Stochiero décrit une macrorégion comme «une approche pragmatique de la nécessité de trouver de nouveaux moyens pour que les politiques publiques deviennent plus efficaces dans une vaste zone transfrontalière à plusieurs niveaux, avec une meilleure coordination des institutions et des ressources existantes». Cette approche a été confirmée par la création de la stratégie baltique.

Dans le cadre d’une «meilleure coordination et d’une utilisation plus stratégique des programmes de l’UE», la Stratégie Baltique a posé les piliers des macro-régions européennes:

  1. l’identification d’une zone territoriale traversant plusieurs États (UE ou non-UE) touchés par des problèmes communs;
  2. la volonté de mettre en place une coopération territoriale renforcée dans un nombre limité de domaines, visant à réaliser des économies d’échelle entre les niveaux de gouvernance et les différents programmes et fonds;
  3. la mise en œuvre d’un accord flexible,

Ces objectifs sont mis en œuvre à travers un «Plan d’Action» organisé autour de thématiques, précisant les enjeux majeurs et les projets phares de plus grande envergure que les projets traditionnels de coopération territoriale.

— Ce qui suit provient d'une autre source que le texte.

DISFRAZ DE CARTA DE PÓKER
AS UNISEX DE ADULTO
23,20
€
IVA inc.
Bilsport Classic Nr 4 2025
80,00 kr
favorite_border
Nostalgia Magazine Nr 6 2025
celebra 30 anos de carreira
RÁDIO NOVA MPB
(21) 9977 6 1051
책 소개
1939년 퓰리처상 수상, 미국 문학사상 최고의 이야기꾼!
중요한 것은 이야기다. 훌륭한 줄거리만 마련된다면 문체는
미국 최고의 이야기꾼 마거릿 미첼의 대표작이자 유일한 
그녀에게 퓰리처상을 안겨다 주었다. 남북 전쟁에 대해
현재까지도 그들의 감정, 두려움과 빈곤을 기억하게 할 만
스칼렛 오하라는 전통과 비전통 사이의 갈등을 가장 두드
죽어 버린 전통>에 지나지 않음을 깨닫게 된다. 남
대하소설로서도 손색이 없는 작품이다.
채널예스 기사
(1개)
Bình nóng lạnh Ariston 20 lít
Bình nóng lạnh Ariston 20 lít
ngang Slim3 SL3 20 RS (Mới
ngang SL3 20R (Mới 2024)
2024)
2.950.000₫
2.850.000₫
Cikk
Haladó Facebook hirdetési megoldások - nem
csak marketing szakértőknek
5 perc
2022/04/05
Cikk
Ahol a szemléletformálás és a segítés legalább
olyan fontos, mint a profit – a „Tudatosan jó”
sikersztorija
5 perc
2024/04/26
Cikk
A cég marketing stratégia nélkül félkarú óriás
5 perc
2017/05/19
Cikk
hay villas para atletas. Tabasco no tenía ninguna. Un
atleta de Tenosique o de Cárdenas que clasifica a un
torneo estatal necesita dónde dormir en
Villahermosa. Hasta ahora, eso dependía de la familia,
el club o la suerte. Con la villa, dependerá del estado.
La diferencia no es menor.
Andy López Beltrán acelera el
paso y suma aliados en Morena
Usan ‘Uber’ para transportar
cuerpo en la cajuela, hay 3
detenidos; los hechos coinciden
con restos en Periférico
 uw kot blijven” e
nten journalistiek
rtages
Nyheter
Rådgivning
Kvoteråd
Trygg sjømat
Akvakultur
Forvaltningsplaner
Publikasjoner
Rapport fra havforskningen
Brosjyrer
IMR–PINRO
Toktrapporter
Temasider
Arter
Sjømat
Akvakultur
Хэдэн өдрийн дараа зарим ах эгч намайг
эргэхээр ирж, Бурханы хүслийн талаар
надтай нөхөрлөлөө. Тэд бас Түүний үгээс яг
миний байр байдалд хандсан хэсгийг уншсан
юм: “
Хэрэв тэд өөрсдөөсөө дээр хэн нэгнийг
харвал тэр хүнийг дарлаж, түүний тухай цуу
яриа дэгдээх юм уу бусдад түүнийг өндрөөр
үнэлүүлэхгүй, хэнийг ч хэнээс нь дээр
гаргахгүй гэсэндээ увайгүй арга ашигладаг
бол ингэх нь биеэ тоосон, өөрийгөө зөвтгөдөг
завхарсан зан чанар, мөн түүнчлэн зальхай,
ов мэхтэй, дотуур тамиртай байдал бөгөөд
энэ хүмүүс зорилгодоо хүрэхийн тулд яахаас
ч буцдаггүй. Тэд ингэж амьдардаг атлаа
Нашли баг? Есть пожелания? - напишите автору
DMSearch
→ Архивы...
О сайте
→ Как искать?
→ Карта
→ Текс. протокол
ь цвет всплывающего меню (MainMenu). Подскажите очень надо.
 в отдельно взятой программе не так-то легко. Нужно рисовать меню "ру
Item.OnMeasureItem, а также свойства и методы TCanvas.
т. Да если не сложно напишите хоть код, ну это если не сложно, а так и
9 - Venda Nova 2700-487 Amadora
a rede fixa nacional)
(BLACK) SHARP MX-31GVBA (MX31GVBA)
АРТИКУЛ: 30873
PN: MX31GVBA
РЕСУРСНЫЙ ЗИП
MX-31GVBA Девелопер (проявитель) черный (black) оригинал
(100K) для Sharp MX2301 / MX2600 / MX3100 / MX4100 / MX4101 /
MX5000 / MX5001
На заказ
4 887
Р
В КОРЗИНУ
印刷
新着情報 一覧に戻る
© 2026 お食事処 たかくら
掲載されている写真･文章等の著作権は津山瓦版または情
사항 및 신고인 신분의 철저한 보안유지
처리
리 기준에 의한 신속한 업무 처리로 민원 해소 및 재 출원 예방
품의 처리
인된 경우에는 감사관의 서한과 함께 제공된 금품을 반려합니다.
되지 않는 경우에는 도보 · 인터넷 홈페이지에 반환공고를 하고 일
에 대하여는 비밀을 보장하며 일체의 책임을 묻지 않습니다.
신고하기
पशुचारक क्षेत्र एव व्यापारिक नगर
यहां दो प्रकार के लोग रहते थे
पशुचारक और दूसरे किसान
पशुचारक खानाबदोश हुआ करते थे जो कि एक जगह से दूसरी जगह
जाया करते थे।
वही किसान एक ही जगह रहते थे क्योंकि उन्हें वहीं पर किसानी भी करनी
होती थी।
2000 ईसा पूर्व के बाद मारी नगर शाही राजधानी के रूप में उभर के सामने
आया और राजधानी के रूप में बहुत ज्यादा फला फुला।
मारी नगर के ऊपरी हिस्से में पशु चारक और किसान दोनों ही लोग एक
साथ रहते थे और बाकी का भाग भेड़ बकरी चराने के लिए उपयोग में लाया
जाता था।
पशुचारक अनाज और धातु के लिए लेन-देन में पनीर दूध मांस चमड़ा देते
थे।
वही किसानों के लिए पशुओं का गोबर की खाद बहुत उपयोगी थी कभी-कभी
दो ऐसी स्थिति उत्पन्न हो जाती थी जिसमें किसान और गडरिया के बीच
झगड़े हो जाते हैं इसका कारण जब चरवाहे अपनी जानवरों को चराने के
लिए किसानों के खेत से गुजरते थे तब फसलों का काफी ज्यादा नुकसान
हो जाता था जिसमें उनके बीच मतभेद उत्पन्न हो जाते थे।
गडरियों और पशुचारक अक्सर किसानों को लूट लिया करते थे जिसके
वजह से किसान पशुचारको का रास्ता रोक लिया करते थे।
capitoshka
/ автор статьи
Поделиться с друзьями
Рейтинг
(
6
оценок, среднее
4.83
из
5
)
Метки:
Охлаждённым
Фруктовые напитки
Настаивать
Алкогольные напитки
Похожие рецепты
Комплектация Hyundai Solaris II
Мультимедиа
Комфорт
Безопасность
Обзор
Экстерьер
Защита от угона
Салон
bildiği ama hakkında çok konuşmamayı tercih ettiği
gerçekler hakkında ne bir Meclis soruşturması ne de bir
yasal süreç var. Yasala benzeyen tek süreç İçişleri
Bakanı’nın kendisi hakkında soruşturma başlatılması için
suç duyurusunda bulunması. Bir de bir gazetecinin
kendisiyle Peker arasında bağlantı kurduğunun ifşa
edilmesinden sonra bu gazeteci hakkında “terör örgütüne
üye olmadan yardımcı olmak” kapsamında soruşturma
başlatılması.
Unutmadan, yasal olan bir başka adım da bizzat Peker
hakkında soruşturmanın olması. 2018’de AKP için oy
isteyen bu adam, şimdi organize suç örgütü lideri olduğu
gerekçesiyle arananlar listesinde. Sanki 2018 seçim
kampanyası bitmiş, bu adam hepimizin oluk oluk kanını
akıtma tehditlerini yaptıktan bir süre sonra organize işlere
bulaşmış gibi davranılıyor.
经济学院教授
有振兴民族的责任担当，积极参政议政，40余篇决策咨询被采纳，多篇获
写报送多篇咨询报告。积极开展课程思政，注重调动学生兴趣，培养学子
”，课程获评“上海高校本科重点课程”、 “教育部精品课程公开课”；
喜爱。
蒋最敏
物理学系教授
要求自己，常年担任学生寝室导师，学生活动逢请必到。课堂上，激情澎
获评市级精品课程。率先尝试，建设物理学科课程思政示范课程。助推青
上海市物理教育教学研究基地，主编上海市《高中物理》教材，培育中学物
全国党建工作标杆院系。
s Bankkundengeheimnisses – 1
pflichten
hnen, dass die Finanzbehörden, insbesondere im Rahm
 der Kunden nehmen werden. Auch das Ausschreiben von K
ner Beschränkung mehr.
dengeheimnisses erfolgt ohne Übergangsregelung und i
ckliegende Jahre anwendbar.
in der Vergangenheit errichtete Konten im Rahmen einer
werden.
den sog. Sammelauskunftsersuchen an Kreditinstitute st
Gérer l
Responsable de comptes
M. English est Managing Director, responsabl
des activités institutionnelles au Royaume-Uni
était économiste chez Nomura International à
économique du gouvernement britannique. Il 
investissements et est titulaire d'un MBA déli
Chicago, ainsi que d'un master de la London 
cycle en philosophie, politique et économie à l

Actuellement, quatre macro-régions sont déjà opérationnelles : la Baltique, la Danubienne, l’Alpine et les stratégies Adriatique-Ionienne. Les progrès de la stratégie pour la mer Baltique ont immédiatement inspiré d’autres régions de l’Union européenne comme l’Arc Atlantique. Les réseaux territoriaux atlantiques ont marqué leur volonté de s’inscrire dans la démarche macrorégionale en publiant dès 2009 des documents de positionnement, à l’instar de l’article d’opinion d’Atlantic Cities, intitulée «La stratégie baltique : un miroir pour l’Atlantique».

Le 09/09/09, les associations atlantiques ont présenté l’idée à la présidence espagnole (à venir) de l’Union européenne. Comme pour la stratégie baltique, la future macro-région devait être «parrainée» par un État atlantique. Cela permettrait d’obtenir l’accord du Conseil européen pour lancer institutionnellement l’initiative. Par conséquent, la présidence espagnole (premier semestre 2010) a été une fenêtre d’opportunité unique.

Ainsi, la présidence espagnole a présenté l’idée d’une stratégie atlantique au Conseil européen. Étonnamment, les conclusions du Conseil de l’Union européenne de juin 2010 invitaient la Commission européenne à «présenter une stratégie de l’Union européenne pour la région de l’Atlantique dans le cadre de la politique maritime intégrée». L’Atlantique n’aurait qu’une stratégie maritime.

Aujourd’hui, il existe encore une opportunité d’évolution pour la stratégie maritime Atlantique vers une macro-région complète. La mise en place d’une initiative macrorégionale pourrait être proposée lors de la présidence portugaise en 2021. Les villes atlantiques sont convaincues que la poursuite de la coopération est primordiale pour avoir une pleine croissance économique et sortir ensemble de la crise de 2020.